Sono diverse le direzioni in cui si sviluppa Strike a Pose, documentario di Ester Goud e Reijer Zwaan sui ballerini del Blonde Ambition Tour di Madonna (1990). C’è la strada del meta-documentario, in cui si raccontano genesi e conseguenze del documentario A letto con Madonna, che narrava la vita quotidiana dei partecipanti al famoso tour; c’è la via del bio-pic collettivo, esplorazione delle vite dei sette ballerini nei 25 anni successivi; c’è il sentiero del melodramma, che vuole suscitare commozione mostrandoci il riavvicinamento dei sei ragazzi ancora vivi.

Questa molteplicità di direzioni si riflette nella varietà di stili e materiale visivo che caratterizza la pellicola: interviste, spezzoni di Truth or Dare, backstage in bianco e nero, frammenti di live e balletti eseguiti ad hoc sulla musica per piano e chitarra di Bart Westerlaken.

Il primo intento è il più riuscito: lungi dall’essere una didascalica cronistoria degli eventi, il racconto sottolinea l’enorme importanza che Truth or Dare e lo stesso tour di Madonna ebbero a livello sociale. Per l’epoca era grande lo shock che provocavano le nuove immagini del maschio e della donna presentate da Madonna e dai suoi ballerini: una donna sessualmente aggressiva e un uomo oggetto di desiderio a cui veniva chiesto di essere sessualmente responsabile. Ma soprattutto appariva sconcertante la normalità dell’essere gay: un’omosessualità sfrontata, esibita, che forzava l’assimilazione da parte del pubblico come fatto naturale. Diverse sono le testimonianze dei fan raccolte per difendere uno show e un documentario – allora considerati scandalosi – che grazie al loro linguaggio esplicito contribuirono all’auto-accettazione di tanti omosessuali.

Ci furono tuttavia anche conseguenze negative: il film insiste sulle difficoltà personali e professionali che ognuno dei protagonisti affrontò negli anni, dalle dipendenze da droga e alcol alla sieropositività.
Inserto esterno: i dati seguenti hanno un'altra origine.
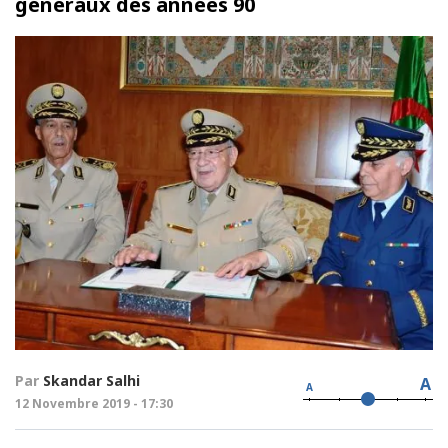
généraux des années 90
Par
Skandar Salhi
A
A
12 Novembre 2019 - 17:30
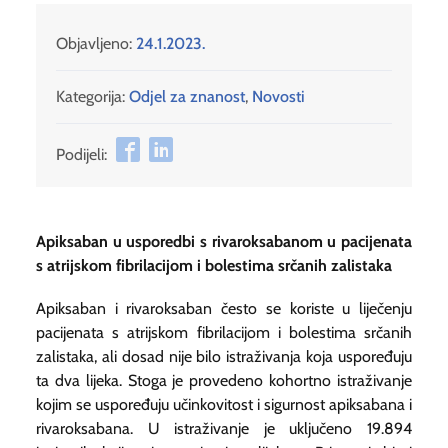
Objavljeno:
24.1.2023.
Kategorija:
Odjel za znanost
,
Novosti
Podijeli:
Apiksaban u usporedbi s rivaroksabanom u pacijenata
s atrijskom fibrilacijom i bolestima srčanih zalistaka
Apiksaban i rivaroksaban često se koriste u liječenju
pacijenata s atrijskom fibrilacijom i bolestima srčanih
zalistaka, ali dosad nije bilo istraživanja koja uspoređuju
ta dva lijeka. Stoga je provedeno kohortno istraživanje
kojim se uspoređuju učinkovitost i sigurnost apiksabana i
rivaroksabana. U istraživanje je uključeno 19.894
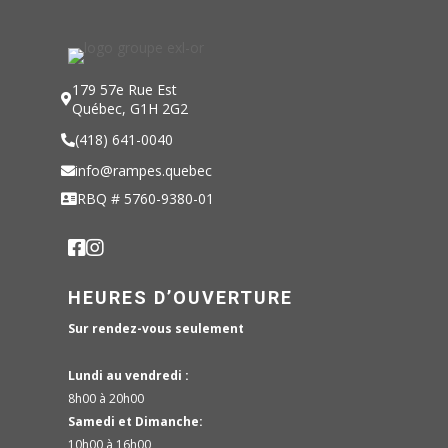
179 57e Rue Est
Québec, G1H 2G2
(418) 641-0040
info@rampes.quebec
RBQ # 5760-9380-01
HEURES D’OUVERTURE
Sur rendez-vous seulement
Lundi au vendredi :
8h00 à 20h00
Samedi et Dimanche:
10h00 à 16h00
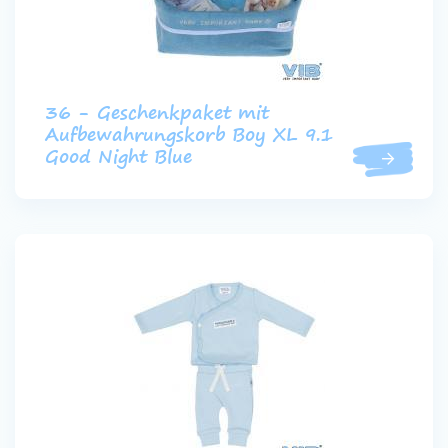
36 - Geschenkpaket mit
Aufbewahrungskorb Boy XL 9.1
Good Night Blue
Con le loro confessioni davanti alla macchina da presa, i ballerini si fanno così portavoce del grande tema del film: una riflessione amara sul mondo dello spettacolo e sulla paura che impedisce di avere un rapporto sincero con il mondo. La rivelazione che alcuni di loro sapessero già durante il tour di aver contratto l’HIV è particolarmente significativa proprio perché il messaggio dello show era la libertà di espressione. “Express yourself cantava Madonna, ma i suoi amici e collaboratori non potevano esprimere nemmeno la propria paura. Goud e Zwaan portano così in superficie il tema della maschera, che nello spettacolo come nella vita non cessa mai di farci mettere in posa.